Ein Gast des Gasthofs
„Zum Grünen Baum“ schrieb den folgenden Brief
Sehr
geehrter Herr Bürgermeister Reinhard, dieser Tage weilten meine Frau und ich als Gäste in Ihrer Gemeinde. Unsere Wanderungen entlang goldblühender Löwenzahnwiesen, vorbei an Rinderweiden und Pferdekoppeln, blühenden Obstbäumen und über sattgrüne Hügel mit dem Blick auf die herrliche Odenwaldlandschaft waren ein einziger Genuss! Passend dazu der freundliche Service und die gute Unterkunft im Gasthaus "Zum Grünen Baum" in Mackenheim und das Vogelkonzert am frühen Morgen!
Erschreckend aber und "wie die Faust aufs Auge" wirkte da die Information, dass
Sie bzw. Ihre Gemeinde Teile dieser wunderschönen Landschaft dem Steinbruchabbau
opfern wollen und werden.
Wir
freuten uns über Ihre engagierten Bürger in Mackenheim!
Die
Sorge der Bürger von Mackenheim um die Wohn- und Lebensqualität ihres Dorfes bei
einer Ausweitung des Steinbruchareals können wir sehr wohl nachvollziehen. Wir denken, wer sich in Mackenheim ansiedelt oder dort sein Haus baut, sucht und schätzt die erholsame Ruhe und ländliche Idylle des Ortes und die intakte Naturlandschaft; wir waren uns einig: Wenn der Gesteinsabbau näher zur Siedlung rückte, würden wir dort nicht wohnen wollen. Um uns ein Bild zu machen, unternahmen wir einen kurzen Abstecher zum Steinbruch, hörten und sahen uns den Betrieb an und waren recht betroffen über den riesigen Krater im Tal und bei der Vorstellung, dass dieser noch um viele Hektar vergrößert werden wird. Die Stippvisite vor unserer Abreise in Ober-Abtsteinach (auch im Info-Raum Ihres Rathauses) hinterließ gemischte Gefühle, um nicht zu sagen ungute: Hier der wirklich schmucke Zentralort eines kunstsinnigen, tüchtigen, modernen Gemeinwesens, dort ein eingemeindetes Dorf und Tal, deren Bewohner, Lebensinteressen und Landschaft auf der Strecke bleiben, weil man auf ihre Kosten Kasse macht. - Schade!

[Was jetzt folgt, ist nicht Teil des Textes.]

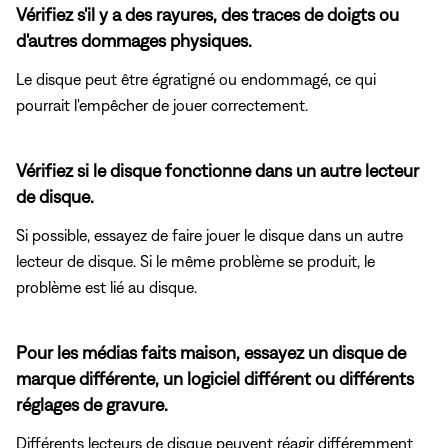
Vérifiez s'il y a des rayures, des traces de doigts ou
d'autres dommages physiques.
Le disque peut être égratigné ou endommagé, ce qui
pourrait l'empêcher de jouer correctement.
Vérifiez si le disque fonctionne dans un autre lecteur
de disque.
Si possible, essayez de faire jouer le disque dans un autre
lecteur de disque. Si le même problème se produit, le
problème est lié au disque.
Pour les médias faits maison, essayez un disque de
marque différente, un logiciel différent ou différents
réglages de gravure.
Différents lecteurs de disque peuvent réagir différemment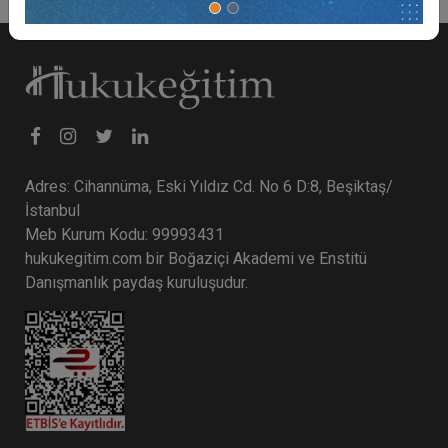
Adres: Cihannüma, Eski Yıldız Cd. No 6 D:8, Beşiktaş/
İstanbul
Meb Kurum Kodu: 99993431
hukukegitim.com bir Boğaziçi Akademi ve Enstitü
Danışmanlık paydaş kuruluşudur.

Bitte haben Sie Verständnis, wenn ich Ihnen dies so ungeschminkt schreibe. Sicher denken und empfinden auch andere Gäste so ähnlich, die sich nicht zu Wort melden. Auch darum halte ich es für richtig, zu schreiben und Sie und Ihre Gemeinde zu ermutigen und aufzufordern: Der Erhalt der intakten Naturlandschaft von Abtsteinach sollte bei Entscheidungen Ihrer Naturparkgemeinde kompromisslos an erster Stelle stehen! Auch in den Teilorten, schon des Gemeindefriedens willen. Naturpark-Erholungslandschaft und großflächig-lärmende Steinbruchzerstörungen vertragen sich nicht! Mit freundlichen Grüßen E.K.